Last updated: July 5, 2026 at 9:01 AM UTC
All 557 Vulnerability 199 Breach 106 Threat 245 Defense 7
Tag: physical-access (3 articles)Clear

Unpatchable BootROM exploit hits Apple A12 and A13 chips via USB

Researchers at Paradigm Shift published usbliter8, a working exploit that runs unauthorized code inside the SecureROM of Apple's A12 and A13 chips, the boot code burned into the silicon of devices from the iPhone XS through the iPhone 11, plus the S4 and S5 Apple Watch chips. Because the flaw lives in immutable hardware, no software update can fix it, so affected devices stay vulnerable for life. The catch is that it is not remote: an attacker needs physical possession of the device, must put it in DFU mode, and connect it to a special USB board, after which the exploit runs in under two seconds. It succeeds 2019's checkm8.

Check
Assess whether high-risk staff or sensitive workflows rely on older Apple devices with A12 or A13 chips (iPhone XS through iPhone 11), which could be compromised if physically seized or lost.
Affected
Apple devices on A12 and A13 chips, roughly iPhone XS through iPhone 11 plus Apple Watch S4 and S5; exploitation needs physical access and DFU mode, so remote risk is nil.
Fix
There is no software fix. Retire or replace affected older devices for high-risk users, enforce strong passcodes and device encryption, keep physical control of devices, and avoid leaving them unattended.

FBI flash alert: Silent Ransom Group (Luna Moth/UNC3753) sends operatives in person to plug USB drives into US law firm computers

The FBI has issued a flash alert warning that the Silent Ransom Group (also tracked as Luna Moth, Chatty Spider, and UNC3753) is now sending operatives physically to US law firms to steal data.

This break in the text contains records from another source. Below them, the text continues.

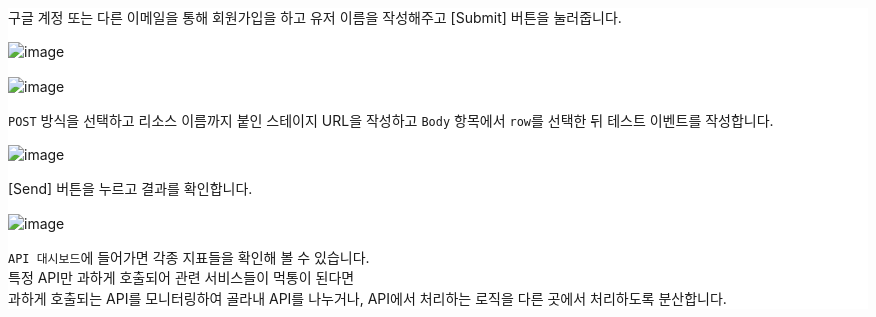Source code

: 구글 계정 또는 다른 이메일을 통해 회원가입을 하고 유저 이름을 작성해주고 [Submit] 버튼을 눌러줍니다.

![image](https://user-images.githubusercontent.com/43658658/133968749-e849deff-5c1f-4ee5-af15-12f7a8f8ae80.png)

![image](https://user-images.githubusercontent.com/43658658/133969023-280b4b11-91d6-4478-b582-68456c7c0926.png)

`POST` 방식을 선택하고 리소스 이름까지 붙인 스테이지 URL을 작성하고 `Body` 항목에서 `row`를 선택한 뒤 테스트 이벤트를 작성합니다.   

![image](https://user-images.githubusercontent.com/43658658/133969140-8b353203-af98-4477-9a9d-0f335e796f5c.png)

[Send] 버튼을 누르고 결과를 확인합니다.

![image](https://user-images.githubusercontent.com/43658658/133969206-d5542b11-991a-405d-b7ff-6ebb4212f4da.png)

`API 대시보드`에 들어가면 각종 지표들을 확인해 볼 수 있습니다.   
특정 API만 과하게 호출되어 관련 서비스들이 먹통이 된다면   
과하게 호출되는 API를 모니터링하여 골라내 API를 나누거나, API에서 처리하는 로직을 다른 곳에서 처리하도록 분산합니다.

SRG actors first pose as internal IT over phone or phishing email and try to get an employee to grant a remote-desktop session; if that fails, they dispatch someone in person to plug a USB drive or external hard drive into the target's computer. The group, formed from Conti/BazarCall operators after the 2022 Conti shutdown, has targeted US legal and financial firms since 2023, extorting victims via its leak site.

Check
Brief reception and staff at law/finance firms: verify any in-person 'IT support' visit through a known internal channel before granting access. Alert SOC to unexpected USB-storage mounts.
Affected
US law firms and financial-services organizations. SRG poses as internal IT via phone/phishing, escalating to physical USB-drive theft if remote-access social engineering fails.
Fix
Enforce device-control policy blocking unauthorized USB mass storage. Require multi-channel verification for IT-support remote-access requests. Lock workstations and restrict physical access. Run callback-phishing awareness training.

Unpatched Windows BitLocker bypass and SYSTEM elevation PoCs dropped on GitHub by a disgruntled researcher - YellowKey and GreenPlasma hit Windows 11 and Server 2022/2025

A researcher who calls themselves Chaotic Eclipse - and who has weaponized every prior Windows flaw they have leaked this year - dropped working proof-of-concept code for two unpatched zero-days on May 12. YellowKey lets anyone with physical access to a Windows 11 or Server 2022/2025 machine plug in a USB stick, hold CTRL during a reboot into the Windows Recovery Environment, and get a shell with full access to the BitLocker-protected drive. GreenPlasma is a privilege escalation against the CTFMON service that hands an unprivileged user a path to SYSTEM. Independent researchers including Will Dormann and Kevin Beaumont have confirmed that YellowKey works as advertised.

Check
Inventory which Windows 11, Server 2022, and Server 2025 endpoints have BitLocker in TPM-only mode (the default on most consumer hardware), and identify machines that ever leave secured premises.
Affected
Windows 11 and Windows Server 2022/2025 with BitLocker in TPM-only mode. Windows 10 is unaffected. GreenPlasma privilege escalation hits Windows 11 and Server 2022/2025.
Fix
No patch yet. Switch BitLocker from TPM-only to TPM+PIN, set a BIOS or UEFI admin password, and disable USB boot in firmware. Watch for a Microsoft out-of-band release before next Patch Tuesday.